> What the exercise asks
Write down each entry precisely as given.

> Provided data
************

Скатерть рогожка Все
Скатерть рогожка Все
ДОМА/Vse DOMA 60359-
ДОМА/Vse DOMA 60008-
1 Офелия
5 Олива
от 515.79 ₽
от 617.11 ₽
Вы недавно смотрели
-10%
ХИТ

************

> The answer
Скатерть рогожка Все
Скатерть рогожка Все
ДОМА/Vse DOMA 60359-
ДОМА/Vse DOMA 60008-
1 Офелия
5 Олива
от 515.79 ₽
от 617.11 ₽
Вы недавно смотрели
-10%
ХИТ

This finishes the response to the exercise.